Over the past several months, YouTubers including Jake Paul and RiceGum have created sponsored videos raving about a website in which you can buy “mystery boxes” which contain items ranging from cheap trinkets valued under $1 to designer goods and electronics worth tens of thousands of dollars. In these videos, YouTubers showed themselves winning high-value prizes including iPhones and designer shoes.

Backlash

Although Jake Paul and RiceGum were not the first YouTubers to advertise this service, they were the most popular ones to do so. Likely for this reason, they received the most attention and backlash. Fellow YouTubers including H3H3 and PewDiePie posted reaction videos, in which they expressed serious doubts about the legitimacy of the site and dragged the YouTubers who enthusiastically and misleadingly promoted it. They also argued that Mystery Brand is essentially a form of gambling that YouTubers have been recklessly encouraging their young audiences to try. Keemstar Tweeted that he had been offered $100,000 to do a similar promotion, but that he turned it down, suggesting that these sponsorship deals were too temptingly lucrative for some creators to pass up.

RiceGum issued a sort of apology video, but largely defended his actions on the basis that he is only one of many people to promote this. Jake Paul tweeted, telling kids not to gamble, but has since deleted the tweet. YouTube has not commented on its implicit promotion of the site by continuing to allow these videos to be monetized, and even to allow them to show up as “trending.”

_DATASET_:
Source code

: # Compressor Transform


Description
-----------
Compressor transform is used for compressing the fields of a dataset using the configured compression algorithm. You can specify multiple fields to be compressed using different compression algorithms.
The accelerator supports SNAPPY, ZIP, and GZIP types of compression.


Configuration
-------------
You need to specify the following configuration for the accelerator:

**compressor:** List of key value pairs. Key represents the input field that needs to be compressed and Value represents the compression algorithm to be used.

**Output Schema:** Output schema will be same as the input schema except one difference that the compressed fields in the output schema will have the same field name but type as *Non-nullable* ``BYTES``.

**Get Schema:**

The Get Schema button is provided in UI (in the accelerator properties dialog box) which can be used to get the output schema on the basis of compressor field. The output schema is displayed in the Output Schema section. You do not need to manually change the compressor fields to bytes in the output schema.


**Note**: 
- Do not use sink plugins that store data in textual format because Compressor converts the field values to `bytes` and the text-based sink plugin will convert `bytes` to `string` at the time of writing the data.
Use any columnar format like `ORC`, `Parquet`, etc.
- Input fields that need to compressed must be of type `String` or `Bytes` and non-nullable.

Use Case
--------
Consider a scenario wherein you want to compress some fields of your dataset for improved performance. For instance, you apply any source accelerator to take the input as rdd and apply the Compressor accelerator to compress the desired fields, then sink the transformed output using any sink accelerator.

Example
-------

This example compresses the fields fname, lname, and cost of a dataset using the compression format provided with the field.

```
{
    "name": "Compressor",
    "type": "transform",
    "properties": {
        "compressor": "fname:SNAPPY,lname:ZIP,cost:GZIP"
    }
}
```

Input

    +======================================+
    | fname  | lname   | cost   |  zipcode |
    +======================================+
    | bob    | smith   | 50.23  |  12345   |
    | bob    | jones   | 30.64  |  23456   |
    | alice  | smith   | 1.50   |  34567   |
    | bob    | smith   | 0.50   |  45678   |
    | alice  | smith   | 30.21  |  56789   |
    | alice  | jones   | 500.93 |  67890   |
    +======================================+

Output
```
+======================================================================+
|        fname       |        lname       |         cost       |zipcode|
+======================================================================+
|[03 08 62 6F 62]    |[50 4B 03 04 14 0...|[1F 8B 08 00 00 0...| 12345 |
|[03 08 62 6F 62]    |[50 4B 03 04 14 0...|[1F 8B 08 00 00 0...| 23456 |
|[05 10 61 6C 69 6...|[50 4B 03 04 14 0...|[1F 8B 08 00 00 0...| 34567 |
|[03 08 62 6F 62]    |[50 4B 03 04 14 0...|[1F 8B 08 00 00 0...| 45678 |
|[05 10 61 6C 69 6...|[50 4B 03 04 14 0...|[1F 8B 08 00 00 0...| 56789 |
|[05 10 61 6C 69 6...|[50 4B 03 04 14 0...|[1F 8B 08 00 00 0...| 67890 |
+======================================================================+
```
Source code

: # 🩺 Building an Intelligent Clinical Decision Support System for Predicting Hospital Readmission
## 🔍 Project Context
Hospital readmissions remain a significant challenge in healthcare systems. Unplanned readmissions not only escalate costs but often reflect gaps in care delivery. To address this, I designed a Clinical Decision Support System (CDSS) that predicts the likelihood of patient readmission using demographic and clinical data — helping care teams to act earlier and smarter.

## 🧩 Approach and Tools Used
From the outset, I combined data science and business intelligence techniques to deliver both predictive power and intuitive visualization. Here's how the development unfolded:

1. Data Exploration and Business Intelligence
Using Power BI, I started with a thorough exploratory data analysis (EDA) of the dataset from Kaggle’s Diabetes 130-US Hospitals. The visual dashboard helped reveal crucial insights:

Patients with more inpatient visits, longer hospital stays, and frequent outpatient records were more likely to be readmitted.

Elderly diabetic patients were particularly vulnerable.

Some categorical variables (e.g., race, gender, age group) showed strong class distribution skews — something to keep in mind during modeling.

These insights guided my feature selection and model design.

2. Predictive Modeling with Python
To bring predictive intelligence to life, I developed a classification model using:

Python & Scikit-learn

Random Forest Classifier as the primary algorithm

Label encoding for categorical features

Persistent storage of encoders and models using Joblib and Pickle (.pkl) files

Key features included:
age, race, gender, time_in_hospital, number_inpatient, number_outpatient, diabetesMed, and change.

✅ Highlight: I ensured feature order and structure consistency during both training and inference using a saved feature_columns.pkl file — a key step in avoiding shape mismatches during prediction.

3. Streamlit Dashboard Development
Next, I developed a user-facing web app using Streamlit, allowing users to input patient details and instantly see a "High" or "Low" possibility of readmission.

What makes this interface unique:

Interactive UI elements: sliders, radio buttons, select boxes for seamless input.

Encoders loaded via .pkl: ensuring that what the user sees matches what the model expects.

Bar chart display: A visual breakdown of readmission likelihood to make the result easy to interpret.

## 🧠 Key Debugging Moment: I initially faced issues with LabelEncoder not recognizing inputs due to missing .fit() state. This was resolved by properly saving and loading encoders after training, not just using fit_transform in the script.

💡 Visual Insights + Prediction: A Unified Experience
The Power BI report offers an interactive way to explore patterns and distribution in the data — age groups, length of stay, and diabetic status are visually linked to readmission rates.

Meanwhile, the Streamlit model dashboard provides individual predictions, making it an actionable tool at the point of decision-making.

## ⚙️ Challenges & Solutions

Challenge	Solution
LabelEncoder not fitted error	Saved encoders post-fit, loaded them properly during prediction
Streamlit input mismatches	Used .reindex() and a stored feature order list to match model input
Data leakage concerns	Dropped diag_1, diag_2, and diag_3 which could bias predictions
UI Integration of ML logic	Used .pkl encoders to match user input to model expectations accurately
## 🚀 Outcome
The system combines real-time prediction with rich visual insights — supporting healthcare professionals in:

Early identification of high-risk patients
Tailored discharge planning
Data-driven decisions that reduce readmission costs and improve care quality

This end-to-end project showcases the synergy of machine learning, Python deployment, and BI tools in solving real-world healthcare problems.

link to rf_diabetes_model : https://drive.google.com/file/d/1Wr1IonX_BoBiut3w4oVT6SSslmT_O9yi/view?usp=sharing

_TASK LIST_:
A. Name every YouTuber mentioned in the mystery box passage.
B. Repeat the part of the mystery box passage starting with "Although Jake Paul" and going on through "to pass up.".
The entries can be set aside, since nothing here depends on them.

_YOUR WRITTEN ANSWERS_:
A. Jake Paul, RiceGum, H3H3, PewDiePie, Keemstar

B.
Although Jake Paul and RiceGum were not the first YouTubers to advertise this service, they were the most popular ones to do so. Likely for this reason, they received the most attention and backlash. Fellow YouTubers including H3H3 and PewDiePie posted reaction videos, in which they expressed serious doubts about the legitimacy of the site and dragged the YouTubers who enthusiastically and misleadingly promoted it. They also argued that Mystery Brand is essentially a form of gambling that YouTubers have been recklessly encouraging their young audiences to try. Keemstar Tweeted that he had been offered $100,000 to do a similar promotion, but that he turned it down, suggesting that these sponsorship deals were too temptingly lucrative for some creators to pass up.